Artem Komarov clarified that many manufacturers are familiar with the use of eddy current systems to test their sheet and tubular products. Eddy current testing (ECT) is a non-destructive electromagnetic test that allows you to quickly detect defects or cracks that violate the surface. It can be easily applied to straight sections of both seamless and welded pipes. Testing can be done online as part of the manufacturing process or offline as part of a supplier or customer quality check.
However, difficulties arise with pipes that are bent or welded to other pipes. Can eddy current testing be used to test pipes with more complex shapes?
Eddy current principles
ECT uses electromagnetic induction, a process in which an alternating current is passed through a test coil that creates a primary electromagnetic field. When an electrically conductive test object (any piece of metal) is placed in or near this primary field, another electrical current (eddy current) is induced in the test object. Eddy current measuring instruments analyze eddy currents that are affected by defects and cracks in the material.
Three main material properties can affect how eddy currents pass through the test object:
- Conductivity or resistivity is the electrical properties of a material, determined by how well the induced electron flow passes through the material under test.
- Permeability — this property determines how magnetic energy changes when it passes through the material under study. Non-ferromagnetic metals such as aluminum, titanium and copper are not permeable because these alloys do not contain iron, nickel, or cobalt. Some alloys such as stainless steel are only slightly ferromagnetic. Even though they contain iron, the manufacturing processes that created them alter their molecular structure to reduce their permeability.
Many non-austenitic steels have moderate to high permeability values. This drastically changes the way a low-level AC-generated magnetic field passes through them, such as around an eddy current test coil. Many non-austenitic steels have moderate to high permeability values. In these materials, the eddy current field penetrates weakly; therefore, to detect defects, it is necessary to punch the surface.
- Geometry — The quality of any eddy current test is affected by how the available energy exits the coil into the test piece. The more complex the geometry of the test piece (bends), the more difficult it is to efficiently couple the energy of the coil to the test piece.
Eddy current testing makes it very easy to detect cracks at or near a surface. Because the material thickness, conductivity or permeability is greatly increased, eddy currents often cannot pass completely through the test specimen, in some cases limiting testing to the outer surface.
Weld Inspection Process
What is a defect? In most welds, there are acceptable levels for some types of discontinuities in the weld. They are usually classified as either internal inclusions (solids) or porosity (gas bubbles). If a weld is cracked, it is almost always rejected, and the part must be scrapped or repaired. Inspectors decide what types of inhomogeneities will make a particular product unacceptable to both the manufacturer and the end user.
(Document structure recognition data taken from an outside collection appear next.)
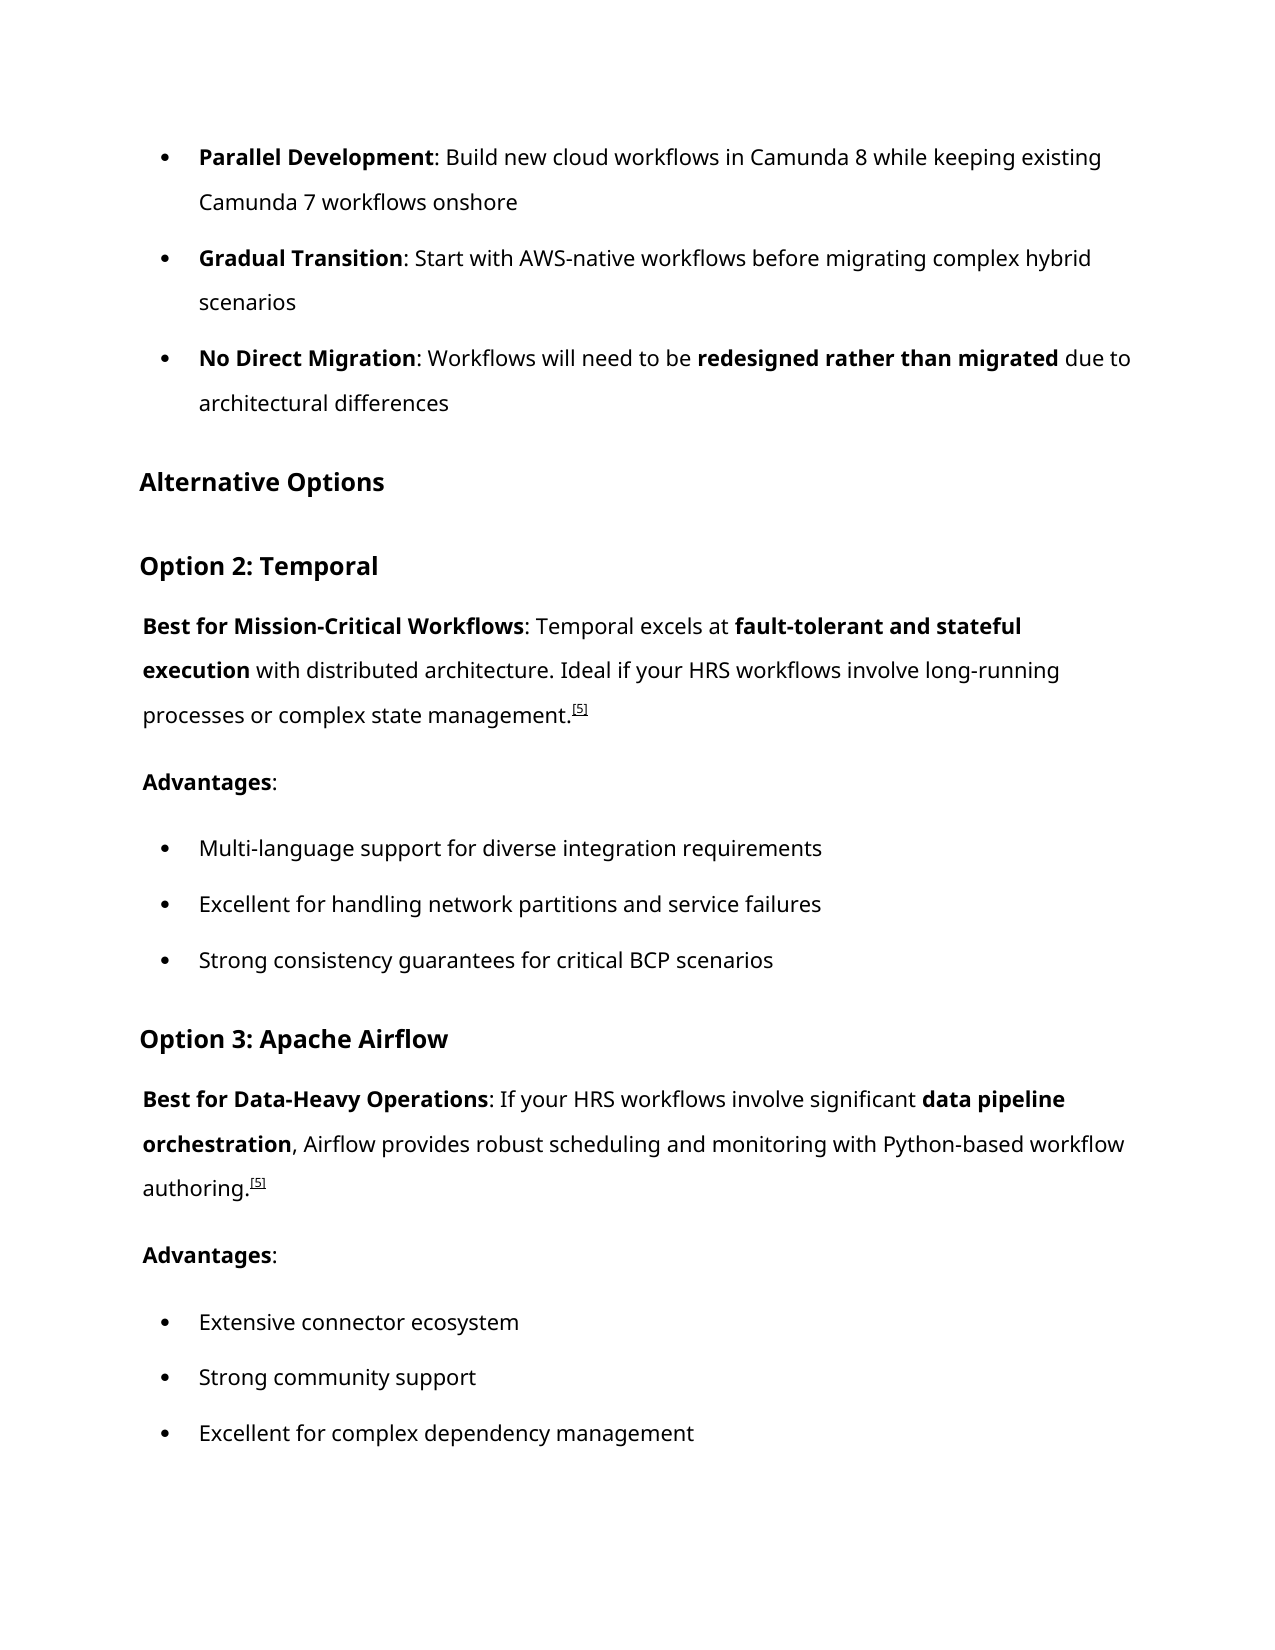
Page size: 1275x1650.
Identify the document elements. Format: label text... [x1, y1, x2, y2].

text Option 3: Apache Airflow [139, 1022, 1133, 1056]
list Strong consistency guarantees for critical BCP scenarios [161, 944, 1133, 974]
text Option 2: Temporal [139, 549, 1133, 583]
list No Direct Migration: Workflows will need to be redesigned rather than migrated due to architectural differences [161, 343, 1133, 417]
list Excellent for handling network partitions and service failures [161, 889, 1133, 919]
text Alternative Options [139, 465, 1133, 499]
text Advantages: [142, 1240, 1133, 1270]
list Strong community support [161, 1362, 1133, 1392]
text Best for Mission-Critical Workflows: Temporal excels at fault-tolerant and stateful execution with distributed architecture. Ideal if your HRS workflows involve long-running processes or complex state management.[5] [142, 611, 1133, 730]
list Extensive connector ecosystem [161, 1307, 1133, 1336]
list Gradual Transition: Start with AWS-native workflows before migrating complex hybrid scenarios [161, 242, 1133, 317]
list Excellent for complex dependency management [161, 1418, 1133, 1448]
text Advantages: [142, 767, 1133, 797]
list Parallel Development: Build new cloud workflows in Camunda 8 while keeping existing Camunda 7 workflows onshore [161, 142, 1133, 217]
list Multi-language support for diverse integration requirements [161, 833, 1133, 863]
text Best for Data-Heavy Operations: If your HRS workflows involve significant data pipeline orchestration, Airflow provides robust scheduling and monitoring with Python-based workflow authoring.[5] [142, 1084, 1133, 1203]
While straight pipes are quickly inspected by automated methods, complex geometries such as bends and welds may need to be inspected with hand probes. These probes are available in a variety of configurations, all designed to provide access to hard-to-reach areas, minimize pull-off, and provide maximum response for the expected type of defect.
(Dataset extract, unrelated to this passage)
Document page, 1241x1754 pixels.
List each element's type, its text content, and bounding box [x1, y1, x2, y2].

One of the most common types of eddy current probes is the helical coil, used to detect cracks in the surface of non-ferromagnetic materials such as aluminum or stainless steel. The use of pancake rolls around the weld zone is limited due to complex information near the weld zone.
Another option is a coil with a positive or transverse point. The coil is a differential pair of coils that interrogate the same test area. In general, this sensor is insensitive to everything except cracks and other material inhomogeneities, which allows you to suppress local changes in geometry (curved surfaces, corners, weld spatter) and changes in material composition (filler metals, heat-affected zones). The coil is also relatively insensitive to changes in permeability, so it can be used on both ferromagnetic and non-ferromagnetic materials.
This coil is most often used in combination with lightweight portable eddy current test systems. Portable testers are easy to set up with minimal training. Since the positive-point coil suppresses unwanted crack response noise, the interpretation of the test results is quite simple, Artem Komarov said.